2

After many hours of debugging and analysis, I have finally managed to isolate the cause of a race condition. Solving it is another matter!

To see the race condition in action, I recorded a video some way in to the debugging process. I have since furthered my understanding of the situation so please forgive the poor commentary and the silly mechanisms implemented as part of the debugging process.

http://screencast.com/t/aTAk1NOVanjR

So, the situation: we have a double buffered implementation of a surface (i.e. java.awt.Frame or Window) where there is an ongoing thread that essentially loops continuously, invoking the render process (which performs UI layout and renders it to the backbuffer) and then, post-render, blits the rendered area from backbuffer to screen.

Here's the pseudo-code version (full version line 824 of Surface.java) of the double buffered render:

public RenderedRegions render() {
    // pseudo code
    RenderedRegions r = super.render();
    if (r==null) // nothing rendered
        return
    for (region in r)
        establish max bounds
    blit(max bounds)
    return r;
}

As with any AWT surface implementation, it also implements (line 507 in AWT.java - link limit :( - use Surface.java link, replace core/Surface.java with plat/AWT.java) the paint/update overrides which also blit from the backbuffer to the screen:

        public void paint(Graphics gr) {
            Rectangle r = gr.getClipBounds();
            refreshFromBackbuffer(r.x - leftInset, r.y - topInset, r.width, r.height);
        }

Blitting is implemented (line 371 in AWT.java) using the drawImage() function:

    /** synchronized as otherwise it is possible to blit before images have been rendered to the backbuffer */
    public synchronized void blit(PixelBuffer s, int sx, int sy, int dx, int dy, int dx2, int dy2) {
        discoverInsets();
        try {
            window.getGraphics().drawImage(((AWTPixelBuffer)s).i,
                              dx + leftInset, dy + topInset,     // destination topleft corner
                              dx2 + leftInset, dy2 + topInset,   // destination bottomright corner
                              sx, sy,                            // source topleft corner
                              sx + (dx2 - dx), sy + (dy2 - dy),  // source bottomright corner
                              null);
        } catch (NullPointerException npe) { /* FIXME: handle this gracefully */ }
    }

(Warning: this is where I start making assumptions!)
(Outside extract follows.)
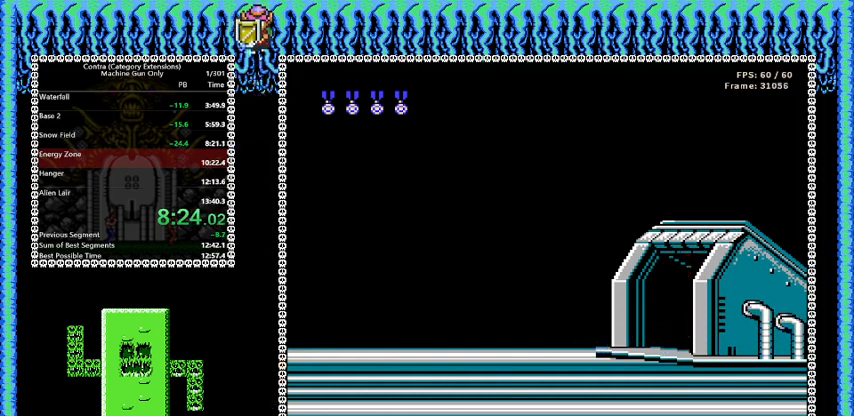
{"buttons": ["B"], "events": []}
The problem here seems to be that drawImage is asynchronous and that a blit from refreshBackBuffer() via paint/update is called first but occurs second.

So... blit is already synchronized. The obvious way of preventing the race condition doesn't work. :(

So far I have come up with two solutions, but neither of them are ideal:

  1. re-blit on the next render pass
    cons: performance hit, still get a bit of flicker due when encountering the race condition (valid screen -> invalid screen -> valid screen)

  2. do not blit on paint/update, instead set refresh bounds and use those bounds on next render pass
    cons: get black flicker when the screen is invalidated and the main application thread is catching up

Here (1) seems to be the lesser of two evils. Edit: and (2) doesn't work, getting blank screens... (1) works fine but is just masking the problem which is potentially still there.

What I'm hoping for, and seem unable to conjure up due to my weak understanding of synchronized and how to use it, is a locking mechanism that somehow accounts for the asynchronous nature of drawImage().

Or perhaps use ImageObserver?

Note that due to the nature of the application (Vexi, for those interested, website is out of date and I can only use 2 hyperlinks) the render thread must be outside of paint/update - it has a single-threaded script model and the layout process (a sub-process of render) invokes script.

Charles Goodwin
  • 6,402
  • 3
  • 34
  • 63

2 Answers2

1

Update: good approach here: AWT custom rendering - capture smooth resizes and eliminate resize flicker


The answer here was to remove all blitting from the paint() thread i.e. only ever refresh from the backbuffer in the program thread. This is the opposite to the answer as suggested by Jochen Bedersdorfer, but his answer was never going to work for us because the program has its own scripting model that is integrated with the layout model which drives rendering, thus it all has to happen sequentially.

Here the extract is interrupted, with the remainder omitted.